Applied mathematician Francois Blanchette of the University of California at Merced was inspired by the fluid movement of penguins huddling from the cold in the hit documentary "The March of the Penguins." Now he hopes his work will inspire others, leveraging the power of penguin-love:
Nearly everybody seems to love penguins and not enough people love math," he says. "If we use math to study penguins we could potentially teach more people to love math too!
Seeing a perfect opportunity to apply his skills, Blanchette and his partners -- Arnold Kim and Aaron Waters -- developed mathematical models of penguin huddling which demonstrate that a selfish strategy to minimize individual loss of warmth optimizes heat sharing in the penguin mass.

Initial models with simple assumptions such as constant wind and identical penguins evidenced the fluid movement of the huddle, slowly migrating to leeward as cold penguins on the outer edge seek a warmer spot away from the wind. But these simple assumptions evolved a longer, narrower huddle than is typically seen in nature.

Adjusting the variables a bit to account for wind eddies and penguin variations resulted in that rewarding "Eureka" sensation, the moment when a mathematician knows their work is correct because it "fits" -- in this case fitting the shapes and flows Blanchette has seen on film.

As is common with a Eureka moment, Blanchette found the awe and amazement that scientists seek when studying nature. Blanchette describes the new insight his models triggered: "Even if penguins are only selfish, only trying to find the best spot for themselves and not thinking about their community, there is still equality in the amount of time that each penguin spends exposed to the wind." Blanchette further notes that the animals-alone-against-nature aspect may be critical: "A penguin huddle is a self-sufficient system in which the animals rely on each other for shelter, and I think that is what makes it fair. If you have some kind of obstacle, like a wall, then I think it would stop being fair."
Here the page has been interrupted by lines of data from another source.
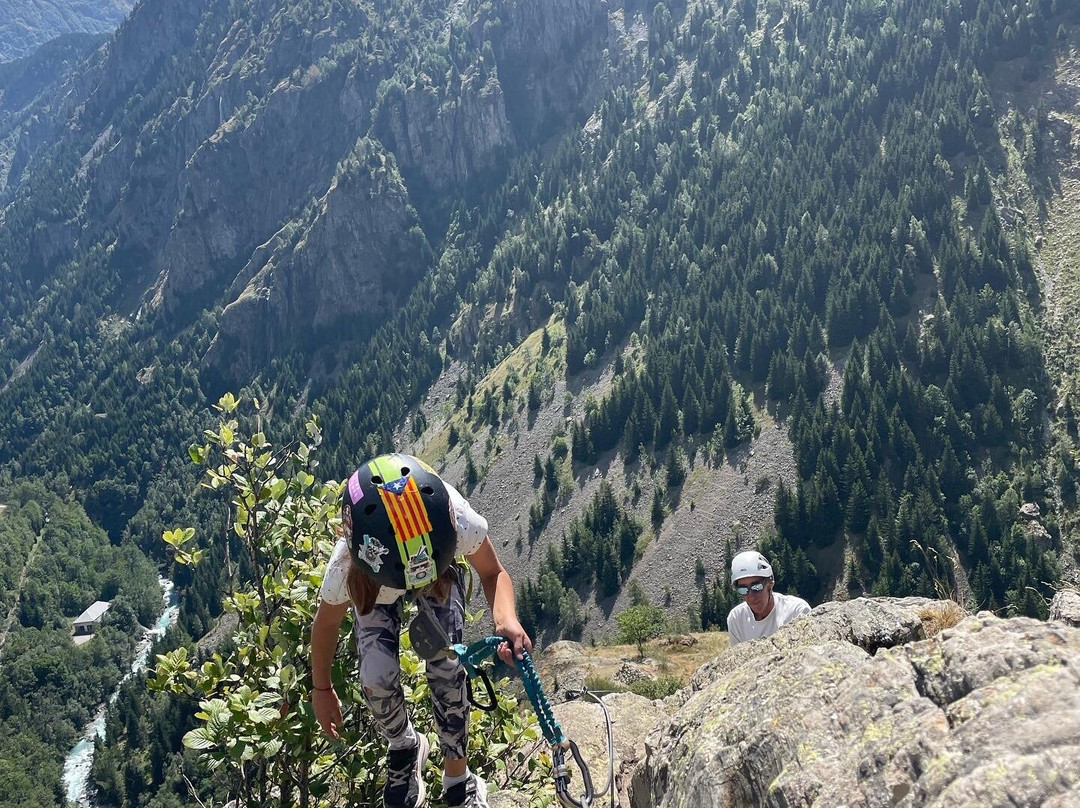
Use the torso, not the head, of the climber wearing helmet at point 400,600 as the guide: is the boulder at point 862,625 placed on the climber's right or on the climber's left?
on the climber's left

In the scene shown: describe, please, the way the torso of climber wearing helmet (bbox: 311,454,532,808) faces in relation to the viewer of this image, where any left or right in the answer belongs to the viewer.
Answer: facing the viewer

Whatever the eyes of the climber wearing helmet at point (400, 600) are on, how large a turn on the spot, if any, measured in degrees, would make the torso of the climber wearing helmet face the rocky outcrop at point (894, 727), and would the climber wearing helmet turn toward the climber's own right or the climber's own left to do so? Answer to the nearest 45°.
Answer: approximately 45° to the climber's own left
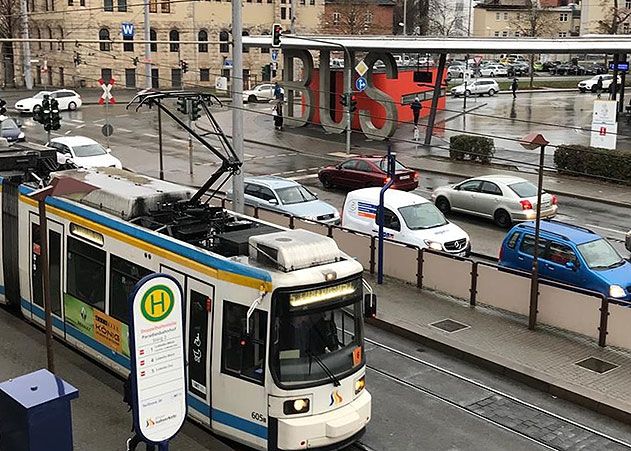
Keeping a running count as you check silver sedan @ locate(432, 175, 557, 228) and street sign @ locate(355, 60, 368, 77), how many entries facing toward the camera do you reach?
1

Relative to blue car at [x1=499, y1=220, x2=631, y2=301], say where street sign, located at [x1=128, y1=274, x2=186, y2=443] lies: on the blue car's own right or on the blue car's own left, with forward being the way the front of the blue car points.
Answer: on the blue car's own right

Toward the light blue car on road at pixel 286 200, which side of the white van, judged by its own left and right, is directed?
back

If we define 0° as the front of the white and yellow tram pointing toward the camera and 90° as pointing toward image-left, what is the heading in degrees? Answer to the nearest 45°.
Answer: approximately 315°

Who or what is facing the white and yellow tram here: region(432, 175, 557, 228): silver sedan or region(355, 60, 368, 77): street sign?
the street sign

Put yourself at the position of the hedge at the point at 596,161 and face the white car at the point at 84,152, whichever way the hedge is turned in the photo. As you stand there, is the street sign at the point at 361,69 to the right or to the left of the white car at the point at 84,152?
right

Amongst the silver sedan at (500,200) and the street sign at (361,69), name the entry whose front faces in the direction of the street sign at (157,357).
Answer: the street sign at (361,69)

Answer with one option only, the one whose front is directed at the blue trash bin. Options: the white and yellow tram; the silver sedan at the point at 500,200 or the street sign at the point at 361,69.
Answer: the street sign

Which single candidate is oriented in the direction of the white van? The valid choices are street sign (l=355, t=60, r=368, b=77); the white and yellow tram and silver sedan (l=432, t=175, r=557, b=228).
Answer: the street sign
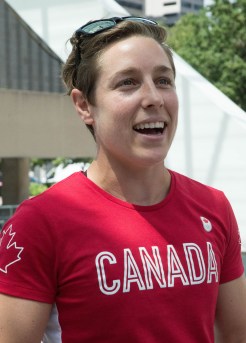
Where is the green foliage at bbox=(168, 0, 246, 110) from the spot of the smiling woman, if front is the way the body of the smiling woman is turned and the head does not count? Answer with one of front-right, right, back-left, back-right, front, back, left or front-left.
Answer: back-left

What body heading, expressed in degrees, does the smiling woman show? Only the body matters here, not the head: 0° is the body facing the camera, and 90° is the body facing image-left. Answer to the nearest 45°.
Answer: approximately 315°

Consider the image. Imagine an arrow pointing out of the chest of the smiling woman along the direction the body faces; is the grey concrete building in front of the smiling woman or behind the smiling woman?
behind

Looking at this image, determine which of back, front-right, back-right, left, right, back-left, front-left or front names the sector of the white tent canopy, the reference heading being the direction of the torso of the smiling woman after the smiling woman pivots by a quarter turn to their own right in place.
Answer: back-right
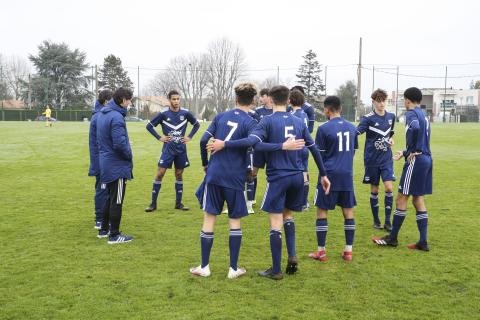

Blanchette's hope to inspire future mathematicians must not be in vain. These types of mathematical models, accounting for a large range of variables while predicting behavior observed in nature, will be critical in measuring, predicting, and reacting to global climate change as well as for managing a wide array of complex interactions between mankind and our planet's ecosystems.

Blanchette's research has been published in PlosOne: "Modeling Huddling Penguins".